Written by: Frank Fazio

The U.S. economy produced 148,000 jobs for the month of December, coming below economists’ expectations of 190,000. October figures were revised lower while November was revised higher, for a net downward revision of 9,000 jobs.   Still, this helped the economy achieve its seventh consecutive year of producing more than 2 million jobs. The 12-month average ended the year just above 170,000 jobs created per month, which is slightly below the 180,000-monthly average for 2016. Economists look at payroll gains above 100,000 a month as the level to keep putting downward pressure on the jobless rate. The Unemployment Rate held steady in at 4.1% in December versus 4.7% at the end of 2016, and remains the lowest reading since December 2000.

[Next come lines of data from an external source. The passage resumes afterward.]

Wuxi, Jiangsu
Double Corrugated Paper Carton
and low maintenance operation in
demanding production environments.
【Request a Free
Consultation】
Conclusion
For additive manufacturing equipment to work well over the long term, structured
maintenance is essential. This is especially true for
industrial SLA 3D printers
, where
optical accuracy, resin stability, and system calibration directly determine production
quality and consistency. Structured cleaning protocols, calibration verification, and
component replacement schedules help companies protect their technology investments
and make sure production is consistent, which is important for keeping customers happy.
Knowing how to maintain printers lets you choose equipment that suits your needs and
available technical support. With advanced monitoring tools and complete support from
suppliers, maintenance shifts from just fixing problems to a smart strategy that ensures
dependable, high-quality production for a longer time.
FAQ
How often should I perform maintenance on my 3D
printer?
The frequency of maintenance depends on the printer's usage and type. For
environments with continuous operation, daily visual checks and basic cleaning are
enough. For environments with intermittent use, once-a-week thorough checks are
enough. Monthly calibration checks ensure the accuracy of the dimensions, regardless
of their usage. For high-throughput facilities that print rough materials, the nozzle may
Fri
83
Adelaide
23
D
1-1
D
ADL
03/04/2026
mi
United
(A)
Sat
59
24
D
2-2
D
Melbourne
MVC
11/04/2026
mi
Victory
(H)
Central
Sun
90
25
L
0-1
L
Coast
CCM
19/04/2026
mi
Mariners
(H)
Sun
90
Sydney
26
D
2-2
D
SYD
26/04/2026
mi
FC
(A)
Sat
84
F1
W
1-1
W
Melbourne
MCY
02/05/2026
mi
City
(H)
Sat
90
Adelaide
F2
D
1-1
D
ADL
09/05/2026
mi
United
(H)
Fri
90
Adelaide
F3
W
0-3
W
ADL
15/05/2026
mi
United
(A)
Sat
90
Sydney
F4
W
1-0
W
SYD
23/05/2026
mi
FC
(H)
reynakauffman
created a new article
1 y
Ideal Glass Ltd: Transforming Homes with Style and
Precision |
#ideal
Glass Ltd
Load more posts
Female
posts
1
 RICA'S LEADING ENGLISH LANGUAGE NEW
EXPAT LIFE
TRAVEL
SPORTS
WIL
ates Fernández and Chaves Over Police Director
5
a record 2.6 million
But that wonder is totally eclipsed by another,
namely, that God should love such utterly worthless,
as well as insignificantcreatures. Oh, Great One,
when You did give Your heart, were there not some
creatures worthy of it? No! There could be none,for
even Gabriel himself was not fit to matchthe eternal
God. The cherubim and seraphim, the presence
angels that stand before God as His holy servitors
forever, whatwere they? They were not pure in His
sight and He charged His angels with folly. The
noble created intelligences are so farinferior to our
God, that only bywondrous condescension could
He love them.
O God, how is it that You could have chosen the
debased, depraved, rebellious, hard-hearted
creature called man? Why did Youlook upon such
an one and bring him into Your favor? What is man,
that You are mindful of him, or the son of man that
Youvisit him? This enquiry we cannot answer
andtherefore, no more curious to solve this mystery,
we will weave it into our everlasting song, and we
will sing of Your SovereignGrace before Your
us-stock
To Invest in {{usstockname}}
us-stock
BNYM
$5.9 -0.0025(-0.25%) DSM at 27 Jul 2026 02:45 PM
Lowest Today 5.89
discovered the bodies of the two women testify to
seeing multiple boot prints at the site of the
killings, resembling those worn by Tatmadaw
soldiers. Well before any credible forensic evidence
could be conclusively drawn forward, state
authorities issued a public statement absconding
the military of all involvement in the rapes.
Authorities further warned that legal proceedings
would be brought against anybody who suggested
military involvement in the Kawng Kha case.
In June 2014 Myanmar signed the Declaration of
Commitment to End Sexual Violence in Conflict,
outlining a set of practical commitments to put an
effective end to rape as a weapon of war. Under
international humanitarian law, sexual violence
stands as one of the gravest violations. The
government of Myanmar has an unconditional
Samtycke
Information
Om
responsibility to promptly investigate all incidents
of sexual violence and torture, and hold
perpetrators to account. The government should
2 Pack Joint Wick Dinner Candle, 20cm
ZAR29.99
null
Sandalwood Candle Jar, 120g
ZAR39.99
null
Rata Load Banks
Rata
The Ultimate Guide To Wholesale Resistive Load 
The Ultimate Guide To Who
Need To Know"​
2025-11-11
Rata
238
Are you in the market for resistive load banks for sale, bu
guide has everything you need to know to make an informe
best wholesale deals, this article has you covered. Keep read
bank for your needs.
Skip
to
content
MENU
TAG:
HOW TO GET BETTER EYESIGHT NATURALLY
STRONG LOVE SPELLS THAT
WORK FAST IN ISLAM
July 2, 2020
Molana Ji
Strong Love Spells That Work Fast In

Wage growth came in better than expected for the month, which held steady at a 2.5% annual growth rate versus an expected 2.3% rate of growth. This continues to be a focus of the Federal Reserve, who are tying monetary policy to movements in wages. Although encouraging to see an uptick as the year ended, if wages fail to accelerate from these levels it may cause the Federal Reserve to slow down the pace of rate hikes in 2018. Market expectations were pricing in an 80% probability of a rate hike when the Fed meets in March, which remained unchanged after today’s report. Medium- to long-term bond yields declined after the report but rose throughout the day, which helped to widen the spread between short term and intermediate-term bond yields. This indicates rising expectations for economic growth over the next 5-10 years.

Similar to last month’s labor report, it may be a positive sign for further equity appreciation, as it signals the economy continues to move towards full employment but slower wage growth may result in slower pace of rate hikes than expected in 2018. Low interest rates, coupled with now lower corporate taxes, may result in further expansion in earnings as we head into 2018. We will continue to monitor the pace of wage growth in our assessment of the economy and potential for tighter monetary policy from the Federal Reserve in 2018.